If you can't measure quality, you can't ship quality. This is the boring truth about GenAI systems. Most teams ship on vibes because writing evals is work and vibes feel fast.
Vibes also fail silently.
The golden dataset
Build it before you need it. 50 examples of input plus expected output is enough to start. Curate by hand. Include edge cases. Include things the system used to get wrong.
The golden set should grow. Every production bug becomes a new example. Every user complaint becomes a new example. Over six months you'll have 500 examples that represent your actual problem space, not your imagined one.
Retrieval metrics
For RAG: recall at k. Did the right document appear in the top k retrieved? This is the single most important number for retrieval quality.

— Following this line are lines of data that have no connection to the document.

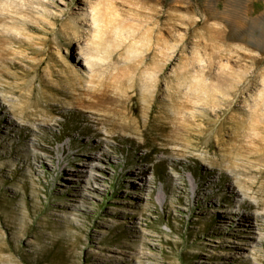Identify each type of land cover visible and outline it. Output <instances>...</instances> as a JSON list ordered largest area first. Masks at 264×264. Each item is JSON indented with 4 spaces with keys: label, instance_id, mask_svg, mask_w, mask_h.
<instances>
[{
    "label": "rangeland",
    "instance_id": "rangeland-1",
    "mask_svg": "<svg viewBox=\"0 0 264 264\" xmlns=\"http://www.w3.org/2000/svg\"><path fill=\"white\" fill-rule=\"evenodd\" d=\"M0 264H264V0H0Z\"/></svg>",
    "mask_w": 264,
    "mask_h": 264
},
{
    "label": "bare ground",
    "instance_id": "bare-ground-1",
    "mask_svg": "<svg viewBox=\"0 0 264 264\" xmlns=\"http://www.w3.org/2000/svg\"><path fill=\"white\" fill-rule=\"evenodd\" d=\"M95 128V127H94ZM99 137V136H98ZM94 149H98V146H95L94 147ZM101 156H104V157H106V158H108V156L106 155V153H102V155ZM99 154H97L95 157H94V159L95 160H97V161H100L103 157H101ZM112 159V158H111ZM46 160V159H45ZM85 161V163H84V166H87V159H85L84 160ZM139 171V170H138ZM84 172V171H83ZM82 171H77L76 173H75V177H77V178H83V177H81V174L83 173ZM146 173H147V170L146 169H144V170H141L140 172H139V175H141L143 178H144V181L145 182H148V179L146 178ZM88 180V179H87ZM93 181H98L99 179H98V177H94L93 179H92ZM84 183L85 184H89L90 183V180L89 181H87V182H85L84 181ZM89 188V187H88ZM93 191H95L96 192V190H93ZM247 192V191H246ZM247 198V197H246ZM244 199V198H243ZM255 216V215H254ZM246 217V216H245ZM226 217L225 216H223L222 217V220L223 219H225ZM240 219V218H239ZM250 220H252V218L250 217V218H244L242 221L243 222H246V223H248V222H250ZM258 224V223H257ZM251 226V225H250ZM247 228V227H246ZM250 231L252 230V229H254V228H248ZM249 232V231H248ZM251 233V232H250ZM253 238V237H252ZM252 238H250L251 240H252ZM247 239H248V237H247ZM255 242V241H254ZM258 243V242H257ZM261 243V242H260ZM238 249H240L239 247L237 248V250ZM255 262V261H254Z\"/></svg>",
    "mask_w": 264,
    "mask_h": 264
}]
</instances>
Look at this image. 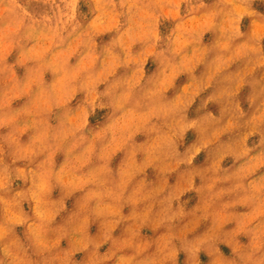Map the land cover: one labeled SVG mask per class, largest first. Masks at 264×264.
Returning <instances> with one entry per match:
<instances>
[{"label": "rangeland", "instance_id": "1", "mask_svg": "<svg viewBox=\"0 0 264 264\" xmlns=\"http://www.w3.org/2000/svg\"><path fill=\"white\" fill-rule=\"evenodd\" d=\"M0 264H264V0H0Z\"/></svg>", "mask_w": 264, "mask_h": 264}]
</instances>
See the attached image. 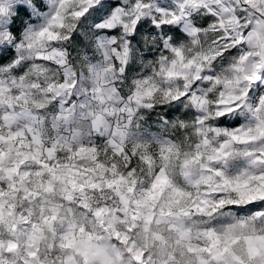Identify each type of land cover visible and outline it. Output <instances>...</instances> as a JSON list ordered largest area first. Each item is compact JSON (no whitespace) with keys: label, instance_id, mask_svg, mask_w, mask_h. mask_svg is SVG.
I'll use <instances>...</instances> for the list:
<instances>
[{"label":"clouds","instance_id":"clouds-1","mask_svg":"<svg viewBox=\"0 0 264 264\" xmlns=\"http://www.w3.org/2000/svg\"><path fill=\"white\" fill-rule=\"evenodd\" d=\"M40 2L47 9L48 0ZM158 6L178 17L167 25L169 31L160 25L170 16L156 21L149 18L141 32L118 34L106 48H100L102 33L96 23L77 22L75 35L83 43L69 38L56 45L65 53L57 57L66 62L62 65L37 58L52 45L29 54L22 28L21 39L11 45V59L0 63V137L16 135L14 141L0 140V183L7 190L17 182L19 191L9 204L14 205L16 217H28V223L18 229L24 252L38 246L40 256L50 264H62L69 255L74 256L75 264H110L112 251L118 248V264H132L126 249L109 238L105 226L125 231L134 224L133 242L142 245L143 216L148 209L135 201L143 198L154 176L163 172L170 180L161 204L172 188L194 192L201 182V168L196 163L185 165V154L203 151L205 136L211 147L210 129L227 127L215 114L228 106L218 101L243 95L250 87L246 75L264 64V40L249 39L261 17L245 0H238L231 5L234 12L223 16L226 33L219 18L205 22L206 12L194 9L188 0H158ZM233 17L238 19L233 21ZM23 19L27 27L28 17ZM249 21L252 26L245 30L243 25ZM42 22L43 17L33 27ZM150 28L155 31H148ZM133 35L139 43L132 41ZM226 35L232 37L227 44ZM21 43L23 57L16 47ZM37 64H42V70L34 67ZM65 67L71 68V79L76 81L72 101L76 109L70 119H65L59 100L48 92L49 84L64 78ZM189 93L201 101L193 104ZM260 96H264V79L252 88L247 101L258 106ZM237 115L240 113L233 112L227 118ZM241 122H245L244 116ZM43 162L54 166V171L49 172ZM20 164V172L25 174L22 179L4 171ZM69 165L85 173L75 177L77 187L65 175ZM116 176L125 179L109 186L106 181ZM93 183L95 187L90 186ZM121 195L128 198L127 205ZM138 207L139 218L132 221L131 212ZM97 209L106 211L96 216ZM187 222L192 229L191 243L201 245L206 242L202 232L213 227L219 230L228 218L193 216ZM153 229L174 237L166 224H154ZM88 234L103 238L93 239L89 248ZM0 237L10 238L7 225L0 229ZM66 237L74 239V248L64 247ZM75 248L85 254H78ZM12 260L19 264L17 257Z\"/></svg>","mask_w":264,"mask_h":264},{"label":"snow or ice","instance_id":"snow-or-ice-1","mask_svg":"<svg viewBox=\"0 0 264 264\" xmlns=\"http://www.w3.org/2000/svg\"><path fill=\"white\" fill-rule=\"evenodd\" d=\"M188 2L194 9L206 12L205 22L219 18L220 28L227 33L223 16L234 12L231 5L238 0ZM245 3L261 17L256 21L257 30L250 34L249 39L258 42L264 40V0H245ZM33 16L36 17L35 20L32 19ZM160 16L171 17L160 25L165 31L171 30L167 25L178 19L174 12L159 7L158 0H48L47 9L40 0H23V3L21 0H0V63L11 59V45L21 39L22 28L25 29L23 39L29 42V54L31 50L46 49L48 45H52L50 51L38 53L37 58L42 63L57 62L65 65L63 59L57 60V57H63L65 53L56 45L69 38L83 43L80 37L75 35L77 22L96 23L102 33L98 37V46L106 48L118 34L124 35L133 31L139 33L149 18L156 21ZM23 17H28L27 27ZM42 17L43 22L38 27H33ZM237 19L233 17V21ZM251 26V21L243 25L245 30ZM233 28L235 29V23ZM148 31L154 32L155 28ZM131 39L139 43L137 36L133 35ZM224 39L227 44L232 37L226 35ZM16 47L23 57V43L17 44ZM116 51L118 54L119 50ZM177 55H180L178 51ZM34 67L42 70V64ZM71 76V68L65 67L64 78L58 83L48 85L49 94L59 100L61 112L66 113L65 119H70L76 109V105L72 103L75 99L76 81L71 79ZM245 79L250 87L243 95L218 101V104L228 106L225 111H217L215 114L219 122L227 127L210 129L213 133L211 147H208L210 142L205 136L203 151L185 154V165L196 163L202 170L201 182L196 185V190L186 192L172 188L168 199L161 204L160 198L169 188L170 180L163 172L154 176L143 198L135 201L139 207L148 209L143 216L145 237L142 245L138 246L133 242L134 224H130L125 231L116 230L114 226H105L104 230L110 232L109 238L115 239L126 249L132 264H264V96H260L259 105L255 107L247 101V96L252 95V88L258 87L259 81L264 79V64L258 65L256 71L248 73ZM2 83L0 81V84ZM192 87H195V84ZM2 90L0 88V91ZM189 94L193 104L201 101L195 93ZM68 104L72 106L67 107ZM233 112H239L240 115L229 120L227 117ZM241 116L245 117L243 124ZM4 139L14 141L16 135L0 137V140ZM80 151L84 152L85 149ZM42 166L49 172L54 171V166L48 162H43ZM22 167L20 164L19 167L4 171L10 177L18 175L22 179L25 175L20 172ZM97 167L102 165L98 164ZM65 175L70 178L72 186L77 187L75 177L85 173L69 165L66 166ZM124 179L123 176H116L114 179H108L106 183L111 186ZM90 186L95 187V184ZM18 191L15 181L8 185L7 190H4L3 184L0 183V229L7 225L10 237H0V264H13L14 256L19 264H50L47 258L40 256L38 246L35 250L23 251L18 229L21 224L28 223V217L25 214L16 217L12 211L14 205L9 204V199H14ZM121 199L125 205L128 204L127 197L121 195ZM139 207L131 212L132 221L139 218ZM104 211L106 210L97 209L95 214L102 216ZM218 215L227 217L228 222L219 230L214 227L205 229L202 238L206 242L201 245L192 244V229L188 225V218H213ZM44 219L48 220V217ZM154 224H166L167 231L174 233V237L154 230ZM33 228L39 231L35 225ZM102 238L88 234L87 247H93V239ZM65 240L64 247H75L74 239L66 237ZM153 248L158 251L153 253ZM75 251L81 255L85 254L80 248H75ZM119 257L120 250L114 248L110 264H118ZM62 264H75L74 256L65 257Z\"/></svg>","mask_w":264,"mask_h":264}]
</instances>
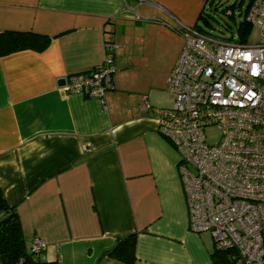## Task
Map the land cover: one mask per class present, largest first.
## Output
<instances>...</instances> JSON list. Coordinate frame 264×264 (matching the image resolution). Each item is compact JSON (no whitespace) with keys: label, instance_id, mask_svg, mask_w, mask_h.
<instances>
[{"label":"crops","instance_id":"crops-1","mask_svg":"<svg viewBox=\"0 0 264 264\" xmlns=\"http://www.w3.org/2000/svg\"><path fill=\"white\" fill-rule=\"evenodd\" d=\"M206 2L0 0V30L52 37L44 51L0 57V187L47 259L125 264L105 252L138 232L135 264H214L156 116L185 42L178 24L196 25ZM108 38L117 71L105 103L62 88L104 61Z\"/></svg>","mask_w":264,"mask_h":264},{"label":"built area","instance_id":"built-area-1","mask_svg":"<svg viewBox=\"0 0 264 264\" xmlns=\"http://www.w3.org/2000/svg\"><path fill=\"white\" fill-rule=\"evenodd\" d=\"M247 20L260 28L258 42L179 22L185 42L168 79L174 105L156 116L181 157L190 229L237 249L236 264H264V0L252 1ZM116 71L107 54L90 72L62 78V88L104 104ZM33 243L36 252L46 248L41 237Z\"/></svg>","mask_w":264,"mask_h":264},{"label":"trees","instance_id":"trees-1","mask_svg":"<svg viewBox=\"0 0 264 264\" xmlns=\"http://www.w3.org/2000/svg\"><path fill=\"white\" fill-rule=\"evenodd\" d=\"M209 0H207L208 2ZM253 0H249L244 12V18L237 24L238 41L246 42L251 34L253 25L247 20L248 11ZM206 2V4H207ZM234 5L231 7L233 8ZM227 13V8L223 9ZM234 17V12L228 13ZM208 24L209 18L205 14V7L199 15ZM198 19V21H199ZM194 25L202 31L199 23ZM181 32L180 29H177ZM227 39H233L231 37ZM52 37L48 34L35 32L32 30H0V57L25 50L33 49L44 51L51 43ZM106 54H111L114 58L115 41L111 38L105 40ZM87 73V72H86ZM0 264H59L58 259H47L43 256L44 250L36 252L34 250V236L29 241L25 235L21 218L17 206L12 205L7 200L3 189L0 187ZM137 236L138 232H131L117 238L116 244L105 252L106 255L114 257L125 264H135L137 256ZM39 237V236H38ZM239 253L235 248H219L215 242L212 252L214 264H236Z\"/></svg>","mask_w":264,"mask_h":264},{"label":"rangeland","instance_id":"rangeland-1","mask_svg":"<svg viewBox=\"0 0 264 264\" xmlns=\"http://www.w3.org/2000/svg\"><path fill=\"white\" fill-rule=\"evenodd\" d=\"M249 0H209L205 6V14L208 15L209 23L206 24L203 19H199L198 23L202 27V31L217 38L232 40L238 39L237 24L244 18V10ZM232 5L233 8L231 7ZM228 9L227 13L223 9ZM234 12V17L228 13ZM260 40V28L253 26L251 34L246 42L253 43ZM170 93V92H169ZM167 107L174 105V95L170 93ZM214 136L218 135L215 128H211ZM210 137V136H209ZM3 217V214H0Z\"/></svg>","mask_w":264,"mask_h":264},{"label":"water","instance_id":"water-1","mask_svg":"<svg viewBox=\"0 0 264 264\" xmlns=\"http://www.w3.org/2000/svg\"><path fill=\"white\" fill-rule=\"evenodd\" d=\"M61 83H62V84H65V80L62 79Z\"/></svg>","mask_w":264,"mask_h":264}]
</instances>
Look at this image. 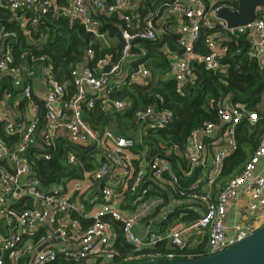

Precision matters less when k is small. With k=5, even one relevant document in the top 5 is usually enough.
Generation metrics
Faithfulness (does the answer match the retrieved context?), relevance (does the answer match the question?), and groundedness (is every claim in the answer supported by context?).
Ragas implements these. The library has rough edges but the metrics are sound. We use it as a baseline and supplement with task-specific evals.
Custom evals
The metrics that matter most are usually custom. For Text-to-SQL: does the generated query execute? Does it return non-empty results? Does the result match the expected result?
For agents: did the agent finish the task? Did it use the right tools? Did it stay within latency and cost budgets?
Generic metrics get you 70% of the way. The last 30% is custom code.